Dataset entries
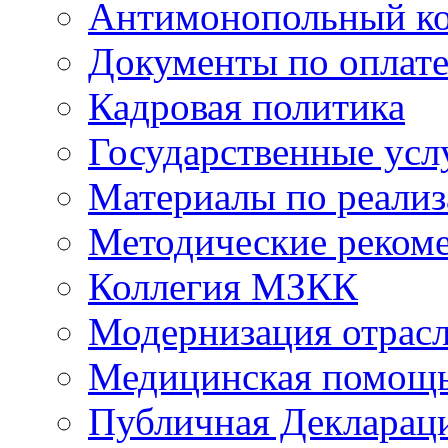
Антимонопольный к
Документы по оплате
Кадровая политика
Государственные усл
Материалы по реали
Методические реком
Коллегия МЗКК
Модернизация отрасл
Медицинская помощ
Публичная Деклараци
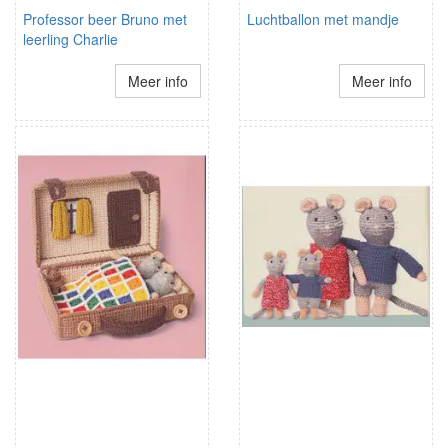
Professor beer Bruno met
Luchtballon met mandje
leerling Charlie
Meer info
Meer info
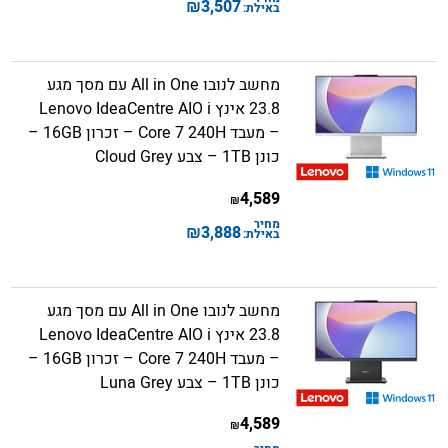
₪
3,507
באילת:
מחשב לנובו All in One עם מסך מגע
23.8 אינץ Lenovo IdeaCentre AIO i
– מעבד Core 7 240H – זכרון 16GB –
כונן 1TB – צבע Cloud Grey
4,589
₪
מחיר
₪
3,888
באילת:
מחשב לנובו All in One עם מסך מגע
23.8 אינץ Lenovo IdeaCentre AIO i
– מעבד Core 7 240H – זכרון 16GB –
כונן 1TB – צבע Luna Grey
4,589
₪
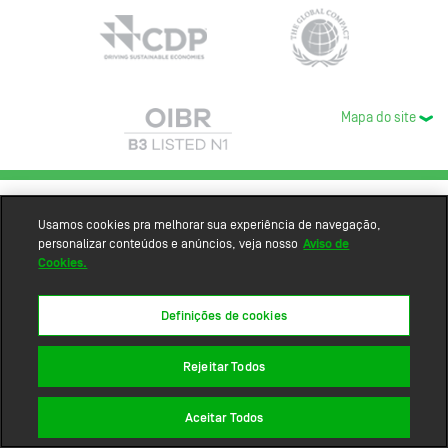
Mapa do site
Usamos cookies pra melhorar sua experiência de navegação,
personalizar conteúdos e anúncios, veja nosso
Aviso de
Cookies.
Definições de cookies
Rejeitar Todos
Aceitar Todos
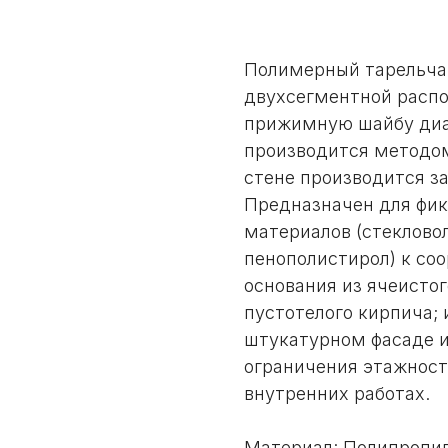
Заказать
Полимерный тарельчат
двухсегментной расп
прижимную шайбу диа
производится методом
стене производится з
Предназначен для фик
материалов (стеклово
пенополистирол) к со
основания из ячеистог
пустотелого кирпича;
штукатурном фасаде и
ограничения этажност
внутренних работах.
Материал: Полипропи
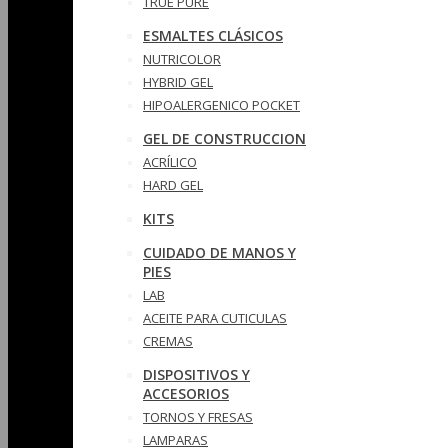
TRUE PURE
ESMALTES CLÁSICOS
NUTRICOLOR
HYBRID GEL
HIPOALERGENICO POCKET
GEL DE CONSTRUCCION
ACRÍLICO
HARD GEL
KITS
CUIDADO DE MANOS Y
PIES
LAB
ACEITE PARA CUTICULAS
CREMAS
DISPOSITIVOS Y
ACCESORIOS
TORNOS Y FRESAS
LAMPARAS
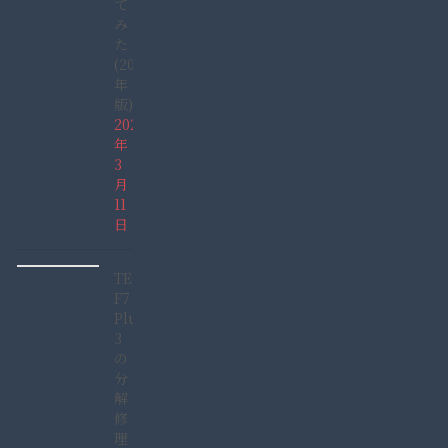
て
み
た
(2022
年
版)
2022
年
3
月
11
日
TECLAST
F7
Plus
3
の
分
解
修
理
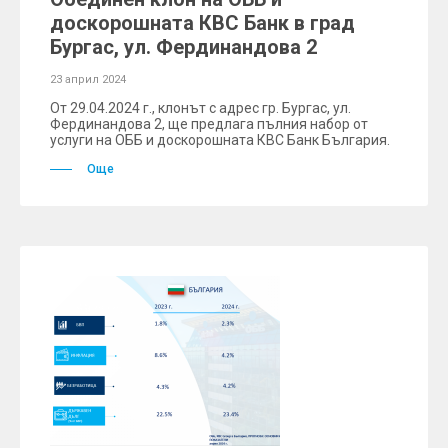
доскорошната КBC Банк в град
Бургас, ул. Фердинандова 2
23 април 2024
От 29.04.2024 г., клонът с адрес гр. Бургас, ул.
Фердинандова 2, ще предлага пълния набор от
услуги на ОББ и доскорошната КВС Банк България.
Още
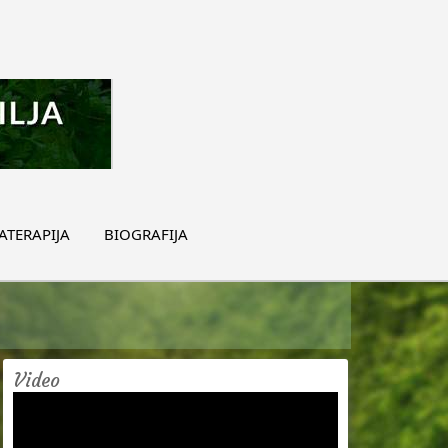
TERAPIJA
BIOGRAFIJA
Video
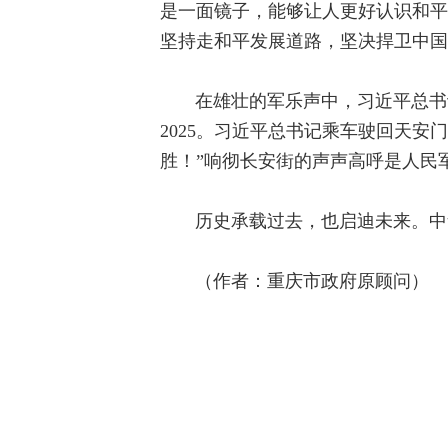
是一面镜子，能够让人更好认识和平
坚持走和平发展道路，坚决捍卫中国
在雄壮的军乐声中，习近平总书
2025。习近平总书记乘车驶回天安
胜！”响彻长安街的声声高呼是人民
历史承载过去，也启迪未来。中
（作者：重庆市政府原顾问）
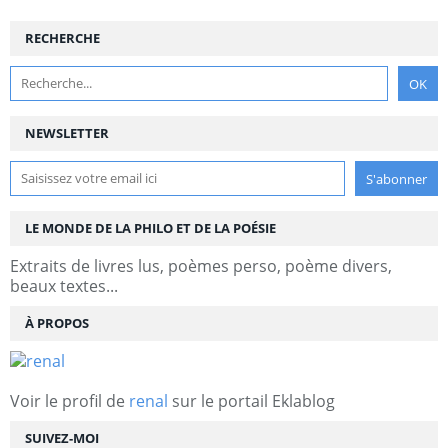
RECHERCHE
NEWSLETTER
LE MONDE DE LA PHILO ET DE LA POÉSIE
Extraits de livres lus, poèmes perso, poème divers,
beaux textes...
À PROPOS
Voir le profil de
renal
sur le portail Eklablog
SUIVEZ-MOI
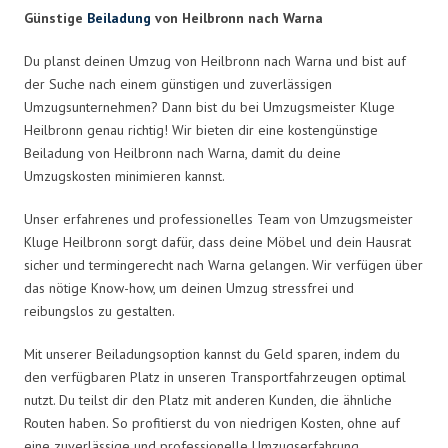
Günstige
Beiladung
von Heilbronn nach Warna
Du planst deinen Umzug von Heilbronn nach Warna und bist auf
der Suche nach einem günstigen und zuverlässigen
Umzugsunternehmen? Dann bist du bei Umzugsmeister Kluge
Heilbronn genau richtig! Wir bieten dir eine kostengünstige
Beiladung von Heilbronn nach Warna, damit du deine
Umzugskosten minimieren kannst.
Unser erfahrenes und professionelles Team von Umzugsmeister
Kluge Heilbronn sorgt dafür, dass deine Möbel und dein Hausrat
sicher und termingerecht nach Warna gelangen. Wir verfügen über
das nötige Know-how, um deinen Umzug stressfrei und
reibungslos zu gestalten.
Mit unserer Beiladungsoption kannst du Geld sparen, indem du
den verfügbaren Platz in unseren Transportfahrzeugen optimal
nutzt. Du teilst dir den Platz mit anderen Kunden, die ähnliche
Routen haben. So profitierst du von niedrigen Kosten, ohne auf
eine zuverlässige und professionelle Umzugserfahrung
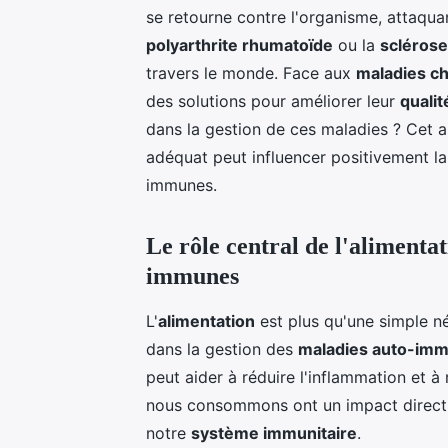
se retourne contre l'organisme, attaqua
polyarthrite rhumatoïde
ou la
sclérose
travers le monde. Face aux
maladies c
des solutions pour améliorer leur
qualit
dans la gestion de ces maladies ? Cet 
adéquat peut influencer positivement l
immunes.
Le rôle central de l'alimentat
immunes
L'
alimentation
est plus qu'une simple néc
dans la gestion des
maladies auto-im
peut aider à réduire l'inflammation et à
nous consommons ont un impact direct
notre
système immunitaire
.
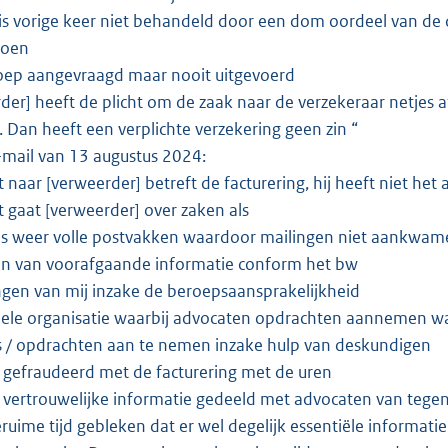
 is vorige keer niet behandeld door een dom oordeel van de 
doen
eroep aangevraagd maar nooit uitgevoerd
rder] heeft de plicht om de zaak naar de verzekeraar netjes af
 Dan heeft een verplichte verzekering geen zin “
-mail van 13 augustus 2024:
 naar [verweerder] betreft de facturering, hij heeft niet het
 gaat [verweerder] over zaken als
ds weer volle postvakken waardoor mailingen niet aankwa
en van voorafgaande informatie conform het bw
ngen van mij inzake de beroepsaansprakelijkheid
hele organisatie waarbij advocaten opdrachten aannemen 
es / opdrachten aan te nemen inzake hulp van deskundigen
t gefraudeerd met de facturering met de uren
t vertrouwelijke informatie gedeeld met advocaten van tege
eruime tijd gebleken dat er wel degelijk essentiële informati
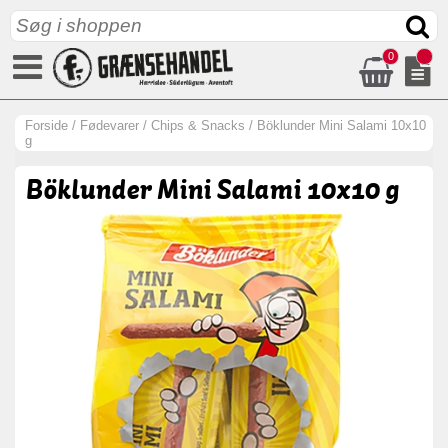
0
Forside
/
Fødevarer
/
Chips & Snacks
/
Böklunder Mini Salami 10x10
g
Böklunder Mini Salami 10x10 g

**Exercise aim**
Could you reproduce the data above exactly, without its pictures?

**Solution for this problem**
Антимонопольный к
Документы по оплате
Кадровая политика
Государственные усл
Материалы по реали
Методические реком
Коллегия МЗКК
Модернизация отрасл
Медицинская помощ
Публичная Деклараци
Professor beer Bruno met
Luchtballon met mandje
leerling Charlie
Meer info
Meer info
₪
3,507
באילת:
מחשב לנובו All in One עם מסך מגע
23.8 אינץ Lenovo IdeaCentre AIO i
– מעבד Core 7 240H – זכרון 16GB –
כונן 1TB – צבע Cloud Grey
4,589
₪
מחיר
₪
3,888
באילת:
מחשב לנובו All in One עם מסך מגע
23.8 אינץ Lenovo IdeaCentre AIO i
– מעבד Core 7 240H – זכרון 16GB –
כונן 1TB – צבע Luna Grey
4,589
₪
Mapa do site
Usamos cookies pra melhorar sua experiência de navegação,
personalizar conteúdos e anúncios, veja nosso
Aviso de
Cookies.
Definições de cookies
Rejeitar Todos
Aceitar Todos
Заказать
Полимерный тарельчат
двухсегментной расп
прижимную шайбу диа
производится методом
стене производится з
Предназначен для фик
материалов (стеклово
пенополистирол) к со
основания из ячеистог
пустотелого кирпича;
штукатурном фасаде и
ограничения этажност
внутренних работах.
Материал: Полипропи
TRUE PURE
ESMALTES CLÁSICOS
NUTRICOLOR
HYBRID GEL
HIPOALERGENICO POCKET
GEL DE CONSTRUCCION
ACRÍLICO
HARD GEL
KITS
CUIDADO DE MANOS Y
PIES
LAB
ACEITE PARA CUTICULAS
CREMAS
DISPOSITIVOS Y
ACCESORIOS
TORNOS Y FRESAS
LAMPARAS
て
み
た
(2022
年
版)
2022
年
3
月
11
日
TECLAST
F7
Plus
3
の
分
解
修
理
доскорошната КBC Банк в град
Бургас, ул. Фердинандова 2
23 април 2024
От 29.04.2024 г., клонът с адрес гр. Бургас, ул.
Фердинандова 2, ще предлага пълния набор от
услуги на ОББ и доскорошната КВС Банк България.
Още
TERAPIJA
BIOGRAFIJA
Video
是一面镜子，能够让人更好认识和平
坚持走和平发展道路，坚决捍卫中国
在雄壮的军乐声中，习近平总书
2025。习近平总书记乘车驶回天安
胜！”响彻长安街的声声高呼是人民
历史承载过去，也启迪未来。中
（作者：重庆市政府原顾问）
RECHERCHE
NEWSLETTER
LE MONDE DE LA PHILO ET DE LA POÉSIE
Extraits de livres lus, poèmes perso, poème divers,
beaux textes...
À PROPOS
Voir le profil de
renal
sur le portail Eklablog
SUIVEZ-MOI
Günstige
Beiladung
von Heilbronn nach Warna
Du planst deinen Umzug von Heilbronn nach Warna und bist auf
der Suche nach einem günstigen und zuverlässigen
Umzugsunternehmen? Dann bist du bei Umzugsmeister Kluge
Heilbronn genau richtig! Wir bieten dir eine kostengünstige
Beiladung von Heilbronn nach Warna, damit du deine
Umzugskosten minimieren kannst.
Unser erfahrenes und professionelles Team von Umzugsmeister
Kluge Heilbronn sorgt dafür, dass deine Möbel und dein Hausrat
sicher und termingerecht nach Warna gelangen. Wir verfügen über
das nötige Know-how, um deinen Umzug stressfrei und
reibungslos zu gestalten.
Mit unserer Beiladungsoption kannst du Geld sparen, indem du
den verfügbaren Platz in unseren Transportfahrzeugen optimal
nutzt. Du teilst dir den Platz mit anderen Kunden, die ähnliche
Routen haben. So profitierst du von niedrigen Kosten, ohne auf
eine zuverlässige und professionelle Umzugserfahrung
se retourne contre l'organisme, attaqua
polyarthrite rhumatoïde
ou la
sclérose
travers le monde. Face aux
maladies c
des solutions pour améliorer leur
qualit
dans la gestion de ces maladies ? Cet 
adéquat peut influencer positivement l
immunes.
Le rôle central de l'alimentat
immunes
L'
alimentation
est plus qu'une simple néc
dans la gestion des
maladies auto-im
peut aider à réduire l'inflammation et à
nous consommons ont un impact direct
notre
système immunitaire
.
 is vorige keer niet behandeld door een dom oordeel van de 
doen
eroep aangevraagd maar nooit uitgevoerd
rder] heeft de plicht om de zaak naar de verzekeraar netjes af
 Dan heeft een verplichte verzekering geen zin “
-mail van 13 augustus 2024:
 naar [verweerder] betreft de facturering, hij heeft niet het
 gaat [verweerder] over zaken als
ds weer volle postvakken waardoor mailingen niet aankwa
en van voorafgaande informatie conform het bw
ngen van mij inzake de beroepsaansprakelijkheid
hele organisatie waarbij advocaten opdrachten aannemen 
es / opdrachten aan te nemen inzake hulp van deskundigen
t gefraudeerd met de facturering met de uren
t vertrouwelijke informatie gedeeld met advocaten van tege
eruime tijd gebleken dat er wel degelijk essentiële informati
0
Forside
/
Fødevarer
/
Chips & Snacks
/
Böklunder Mini Salami 10x10
g
Böklunder Mini Salami 10x10 g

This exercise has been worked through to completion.